Tous trois dénoncent l’intervention de la Russie en Ukraine comme une ingérence impérialiste. Ils appellent à un arrêt des hostilités et à un jugement des dirigeants russes par un tribunal pénal international. Au début de l’opération militaire spéciale russe, ils ont fondé en Lituanie le Comité d’action russe (Russian Action Committee), mais n’ont pas trouvé d’écho dans leur pays.
À la surprise générale, la rébellion s’est terminée en soirée (20 h 00) sans que personne ne sache quel accord avait été signé par Progojine. Elle n’a duré que 18 heures ; une durée bien trop courte pour que les services secrets occidentaux et russes réalisent leurs objectifs respectifs.
Il n’en reste pas moins que les agents occidentaux biélorusses ont été réveillés. Sviatlana Tsikhanouskaya, ancienne candidate à la présidence exilée en Lituanie, a constitué le gouvernement en exil qu’elle avait envisagée dès le 24 février 2022 (le début de l’opération spéciale russe). Elle a été reçue par les autorités européennes qui se sont toutefois bien gardées de reconnaître ce gouvernement fantoche.

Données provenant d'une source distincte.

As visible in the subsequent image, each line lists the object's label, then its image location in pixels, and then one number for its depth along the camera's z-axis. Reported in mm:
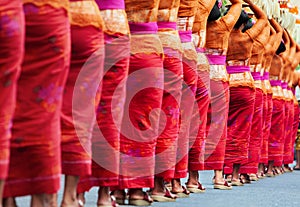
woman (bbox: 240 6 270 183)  14811
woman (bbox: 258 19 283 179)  15957
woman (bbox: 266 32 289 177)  17937
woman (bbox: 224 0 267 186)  13783
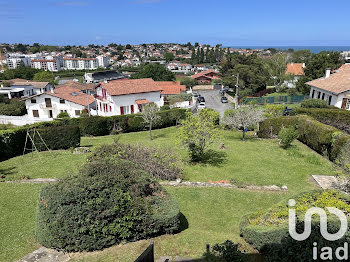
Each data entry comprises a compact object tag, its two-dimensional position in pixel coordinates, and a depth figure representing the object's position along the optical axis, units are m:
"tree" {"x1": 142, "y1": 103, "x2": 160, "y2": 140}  28.33
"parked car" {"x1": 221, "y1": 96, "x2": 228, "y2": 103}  53.55
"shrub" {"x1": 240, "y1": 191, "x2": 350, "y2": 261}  6.71
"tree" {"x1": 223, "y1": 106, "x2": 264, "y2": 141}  24.09
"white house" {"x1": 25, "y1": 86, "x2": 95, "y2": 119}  44.91
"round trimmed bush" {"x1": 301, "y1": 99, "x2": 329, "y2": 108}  33.03
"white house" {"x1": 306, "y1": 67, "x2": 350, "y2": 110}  33.53
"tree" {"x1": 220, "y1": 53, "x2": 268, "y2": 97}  57.16
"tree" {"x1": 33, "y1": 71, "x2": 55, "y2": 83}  98.96
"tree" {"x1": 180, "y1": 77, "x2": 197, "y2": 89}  83.25
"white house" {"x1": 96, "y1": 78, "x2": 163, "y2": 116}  39.19
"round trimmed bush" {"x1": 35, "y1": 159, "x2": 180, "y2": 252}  8.34
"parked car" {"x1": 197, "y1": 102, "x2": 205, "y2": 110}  46.72
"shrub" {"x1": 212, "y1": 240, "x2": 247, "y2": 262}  6.59
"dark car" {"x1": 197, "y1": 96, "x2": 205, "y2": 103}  50.31
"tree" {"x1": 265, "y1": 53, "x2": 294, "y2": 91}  62.19
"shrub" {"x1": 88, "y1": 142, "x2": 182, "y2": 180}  14.60
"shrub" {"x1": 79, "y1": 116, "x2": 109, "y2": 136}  29.78
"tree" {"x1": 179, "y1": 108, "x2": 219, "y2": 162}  17.50
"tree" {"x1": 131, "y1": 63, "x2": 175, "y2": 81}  77.69
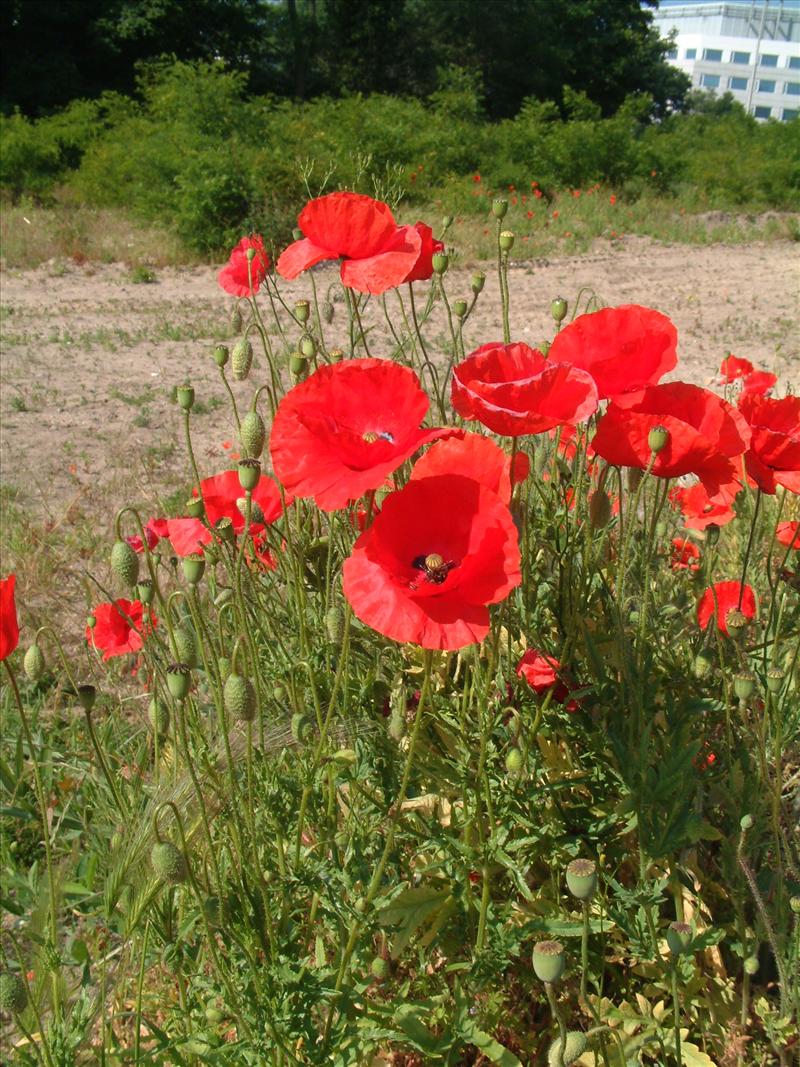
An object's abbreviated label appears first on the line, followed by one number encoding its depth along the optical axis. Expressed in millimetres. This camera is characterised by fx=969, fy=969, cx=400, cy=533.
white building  70562
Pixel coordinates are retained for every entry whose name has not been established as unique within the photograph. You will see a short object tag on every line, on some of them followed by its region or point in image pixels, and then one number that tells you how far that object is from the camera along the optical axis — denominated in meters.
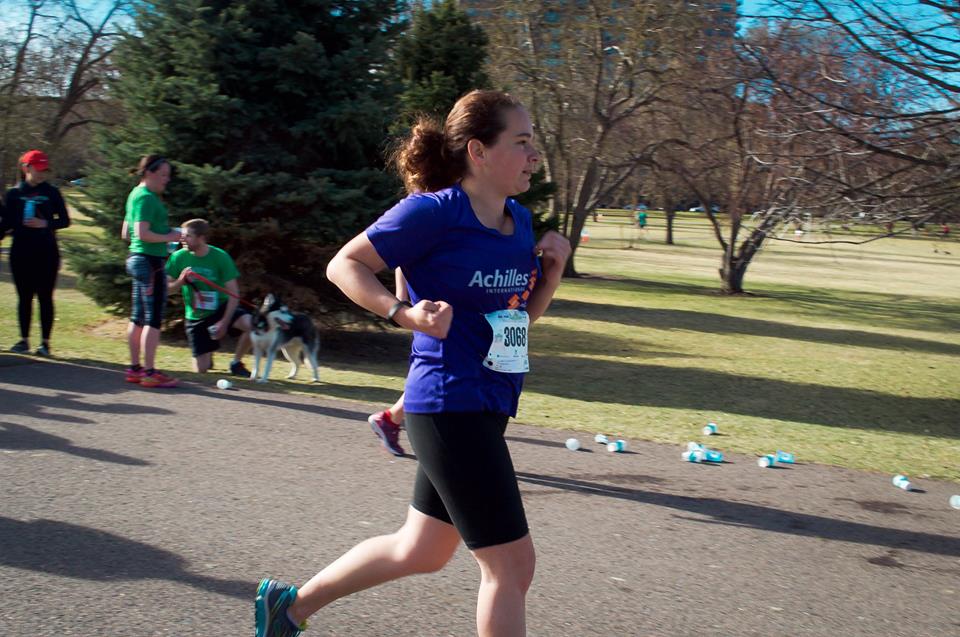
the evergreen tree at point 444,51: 18.66
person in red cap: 9.71
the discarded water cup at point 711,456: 7.19
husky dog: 9.94
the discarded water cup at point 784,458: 7.25
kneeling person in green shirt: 9.83
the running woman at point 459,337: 2.93
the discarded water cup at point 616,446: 7.31
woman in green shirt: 8.48
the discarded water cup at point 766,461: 7.12
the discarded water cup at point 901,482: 6.59
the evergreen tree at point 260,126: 11.73
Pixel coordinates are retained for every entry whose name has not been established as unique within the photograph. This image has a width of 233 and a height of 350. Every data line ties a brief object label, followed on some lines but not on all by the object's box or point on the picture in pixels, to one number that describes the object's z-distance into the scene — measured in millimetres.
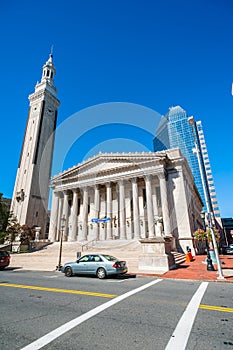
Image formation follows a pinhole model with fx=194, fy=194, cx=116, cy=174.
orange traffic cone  20966
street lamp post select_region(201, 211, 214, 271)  14054
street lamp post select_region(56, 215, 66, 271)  18781
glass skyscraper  99512
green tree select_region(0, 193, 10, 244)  35250
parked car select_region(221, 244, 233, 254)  40853
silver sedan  11539
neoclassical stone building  31652
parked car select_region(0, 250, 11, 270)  17703
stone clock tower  47094
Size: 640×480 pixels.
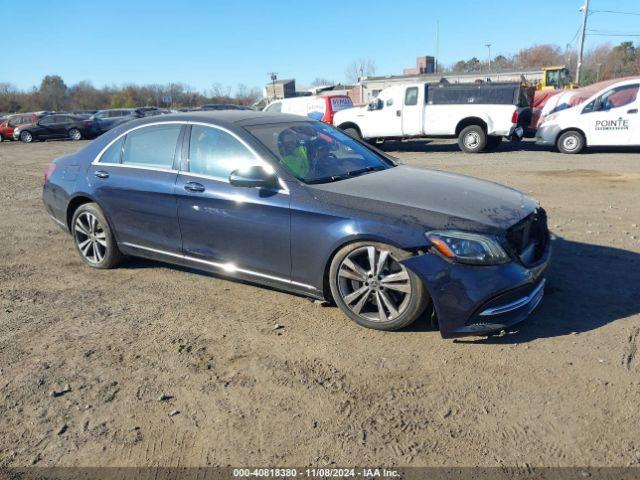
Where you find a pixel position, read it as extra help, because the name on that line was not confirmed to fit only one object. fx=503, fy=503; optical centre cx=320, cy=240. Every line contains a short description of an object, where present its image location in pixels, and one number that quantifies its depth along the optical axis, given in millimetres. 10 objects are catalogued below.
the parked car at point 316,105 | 17750
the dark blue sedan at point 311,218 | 3299
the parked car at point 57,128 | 26812
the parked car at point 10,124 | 28477
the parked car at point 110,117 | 27500
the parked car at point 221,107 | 32594
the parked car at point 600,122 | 12695
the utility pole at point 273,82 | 56475
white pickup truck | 14789
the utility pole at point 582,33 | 36469
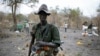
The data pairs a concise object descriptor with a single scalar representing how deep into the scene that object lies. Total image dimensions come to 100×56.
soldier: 2.89
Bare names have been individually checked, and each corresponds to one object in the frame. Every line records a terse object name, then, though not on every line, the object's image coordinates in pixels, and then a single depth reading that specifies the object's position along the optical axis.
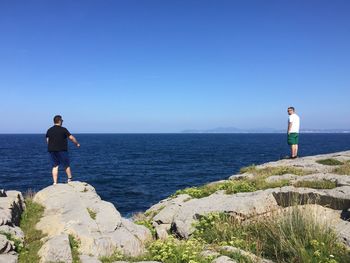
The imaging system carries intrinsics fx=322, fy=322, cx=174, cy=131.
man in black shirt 14.67
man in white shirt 19.97
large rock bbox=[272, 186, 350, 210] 10.58
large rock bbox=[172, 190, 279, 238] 10.91
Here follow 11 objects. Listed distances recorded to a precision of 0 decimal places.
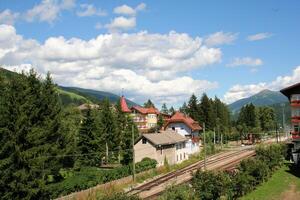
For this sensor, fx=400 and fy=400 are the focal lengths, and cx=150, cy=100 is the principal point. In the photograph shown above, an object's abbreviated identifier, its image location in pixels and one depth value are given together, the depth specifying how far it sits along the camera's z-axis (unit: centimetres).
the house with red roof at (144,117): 13981
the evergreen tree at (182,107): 18750
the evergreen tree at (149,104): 19525
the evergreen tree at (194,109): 13262
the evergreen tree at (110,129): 7269
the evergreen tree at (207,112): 13125
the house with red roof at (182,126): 10381
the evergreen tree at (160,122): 12955
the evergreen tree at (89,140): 6399
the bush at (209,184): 2927
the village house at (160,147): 6788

Les services ukrainiens ont aussi annoncé que Progojine était sur la liste des cibles à tuer du FSB russe. C’est évidemment une intoxication, Vladimir Poutine ayant promis de ne pas le punir. Le Moscow Times (pro-US) a, quant à lui, assuré que le général Sergueï Sourovikine avait été arrêté pour complicité avec les rebelles. Il a en fait été longuement interrogé par le FSB car il était membre d’honneur de Wagner depuis son service en Syrie.